Солнце дергается несколько раз, как бабочка в паутине, пытаясь выбраться, но ветки скорее проткнут его, чем выпустят из своих корявых колючих лап. И я начинаю карабкаться по дереву, чтобы высвободить солнце из плена. Под ногой хрустит сухая ветка, я боюсь уколоться, но лезу вверх, не сводя глаз с алого шарика. Будто стоит мне отвернуться, и он исчезнет, стоит неосторожно качнуть ветки, и они его проткнут и из него выльется вся жизнь.

Я осторожно вынимаю солнце из веток и держу его в руках, а оно переливается в ладонях, как лужица горячей алой ртути, и во все стороны ярко светится. Я подбрасываю его, как божью коровку, и оно не спеша уплывает за горизонт. Тут ветка, на которой я стоял, с треском ломается, и я падаю вниз.

Все это длилось какое-то мгновение. Я открыл глаза и привстал. Было темно. Перед глазами все еще сиял красный солнечный шарик, я все еще ощущал в ладонях его тепло и его вес. Вдруг чья-то тяжелая рука упала на мое плечо. Я оглянулся, но никого не увидел. Грубый мужской голос сказал мне: «Сюда. Только не наступи, тут все спят», и я сразу услышал сап лежащих вповалку людей. Они все были укрыты одинаковыми защитными накидками, потому что мы были в какой-то казарме. Я знал, что среди них есть вся четверка S-14. Осторожно их перешагнул и оказался уже у самой двери, как кто-то снова положил мне руку на плечо и сказал: «Просыпайся».

Я продрал глаза, вспоминая, где должен находиться. Все верно, на казенной кровати гостиницы «Москва» в Сочи. Нашарил одежду, вышел на балкон, поковырял щетину, слушая город, покурил. Потом напился воды из-под крана, сходил в душ, побрился. Постучав в дверь, зашла Катя, и со словами, что завтрак мы проспали, принесла кофе в термокружке.

– У меня на море никогда не бывает похмелья, – сказала она. – А у тебя?

– Видимо, тоже, – ответил я, отхлебывая черный растворимый из ее термоса.
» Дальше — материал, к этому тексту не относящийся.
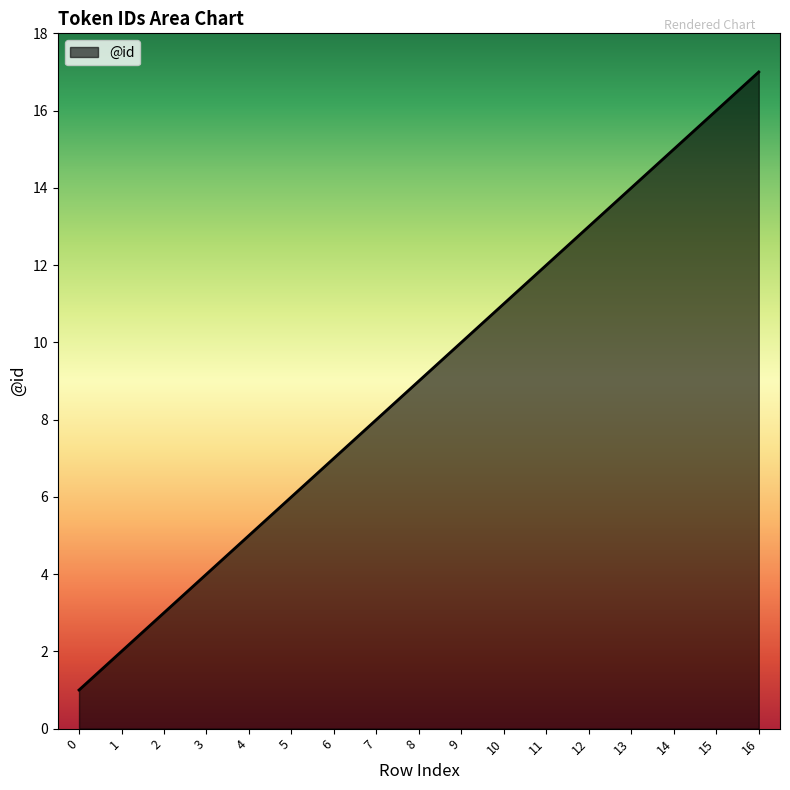

Is it true that the value at 13 is 25?

False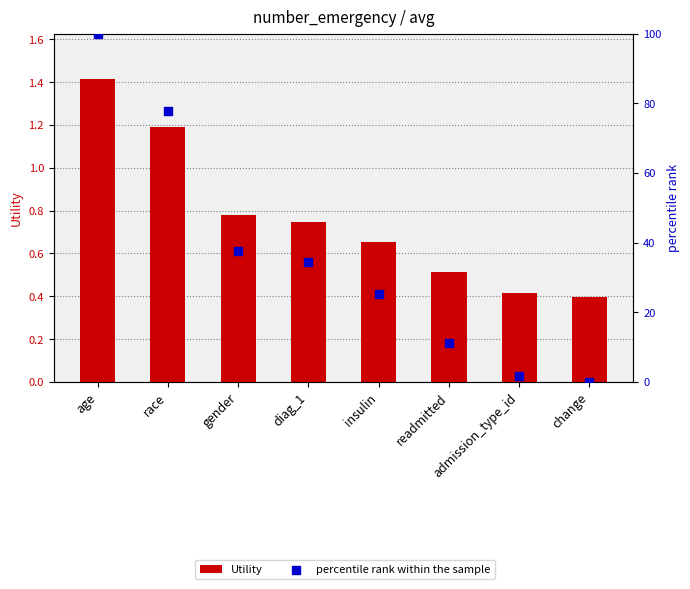

Which series reaches the maximum Y coordinate?

percentile rank within the sample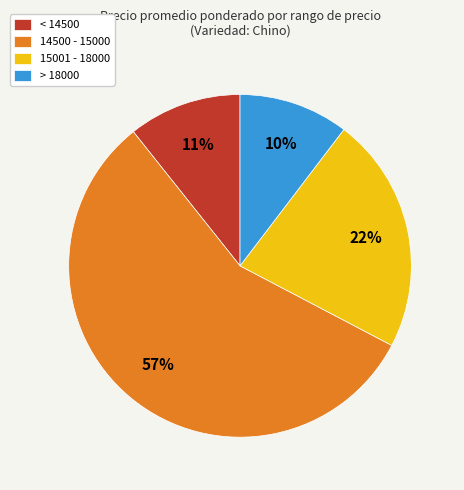

Is the sum of 15001 - 18000 and > 18000 greater than half?

No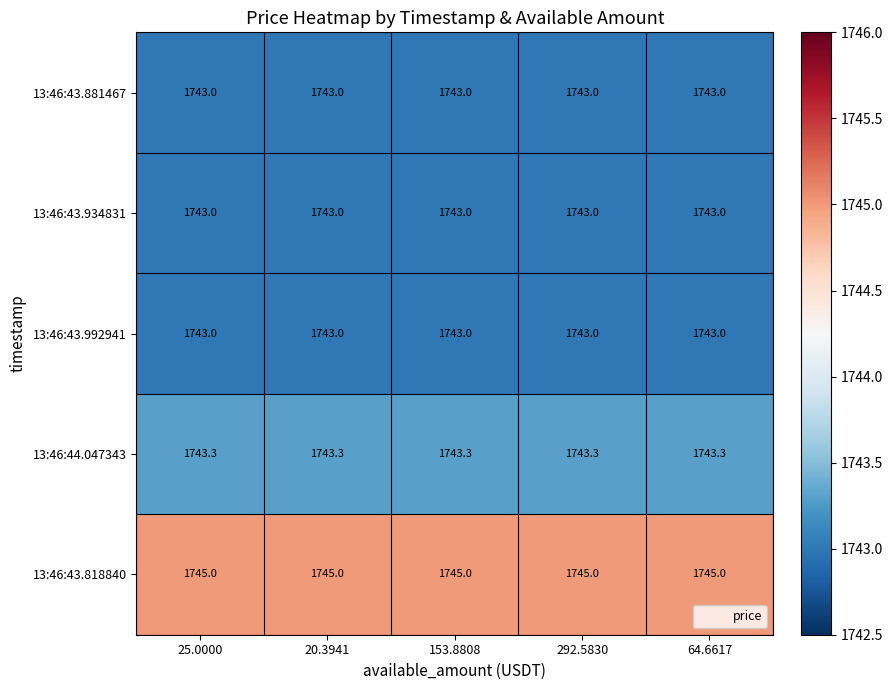

What is the minimum value for 13:46:43.934831?

1743.0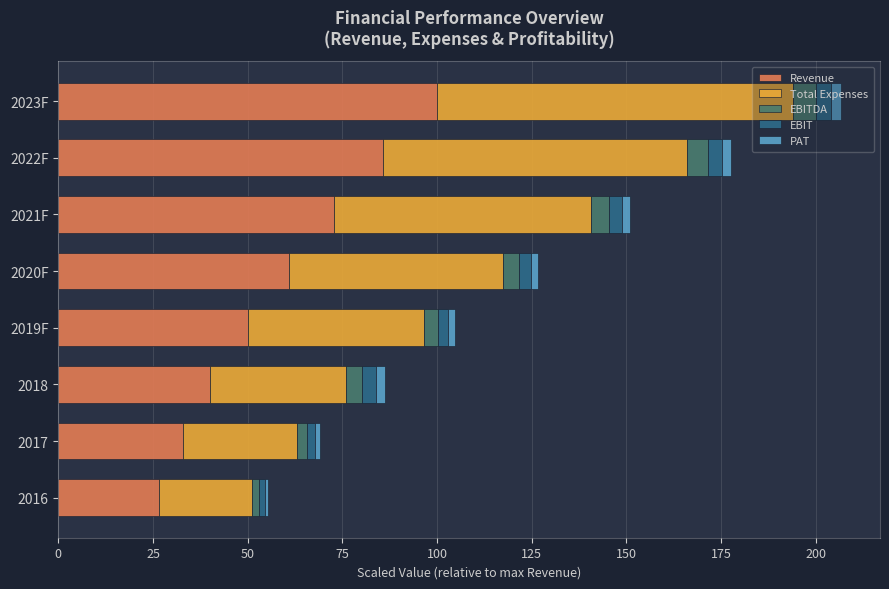

Count the number of categories in the chart.

8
Я действительно чувствовал себя бодрым, как после никакой аналогичной пьянки в Самаре.

– Так что ты вчера говорила про Украину? – спросил я, сам удивляясь, откуда я помнил все то, что она пьяная говорила мне в ночи.

И она рассказала, что ее отец – понтийский грек, оттуда и фамилия – Харитиди. Что в Мариуполе живет ее родня по отцовской линии, и раньше она там проводила каждое лето.

Она достала сигареты, я протянул ей зажигалку, и мы вышли на балкон.

– Мама его прогнала, и он вернулся в Мариуполь, – сказала она. – Я была маленькая, ничего не понимала, а мама мне говорила, что он ублюдок, и заставляла взять ее фамилию. Сначала из-за школы, а потом из-за агентства, где я подписала контракт, фамилию менять было сложно, и слава богу, что не поменяла.

– Почему?

– Мы православные и должны носить фамилии отцов, какими бы они ни были.

– И за что твоя мать его так?

Катя отхлебнула кофе.

– Пил, изменял, – сказала она равнодушно. – Может, маму он и правда не любил, но точно помню, как любил меня.

Она сделала еще глоток кофе. Что-то вчера произошло, раз сегодня она так легко мне открывалась. А ведь вчера до позднего вечера она со мной вообще не разговаривала.

Она рассказала, что держала злость на мать и ушла моделить, чтобы заменить отца новыми людьми и новыми увлечениями. В силу детского возраста ей казалось невозможным навести мосты с отцом самой, и она только горевала, что и он не делал попыток с ней общаться.

– Сирота при живых родителях, – грустно хмыкнула она.

Тем не менее она продолжала жить с матерью, сохраняя с ней отношения невмешательства ни во что. Может, не съезжала, потому что копила на домик на море. А может, простила ее в глубине души и не хотела оставлять в полном одиночестве. Я заметил в ней это милосердие, православными ли молитвами переданное ей от своих греческих бабушек, или просто редкое человеческое милосердие, которое она проявляла не для кого-то, но для самой себя, потому что по-другому попросту не могла. Ведь и ко мне она пришла, жертвуя рабочим временем, для того, чтобы как-то занять мое безделье, которое зрячие проводят, глазея по сторонам или на людей в окно.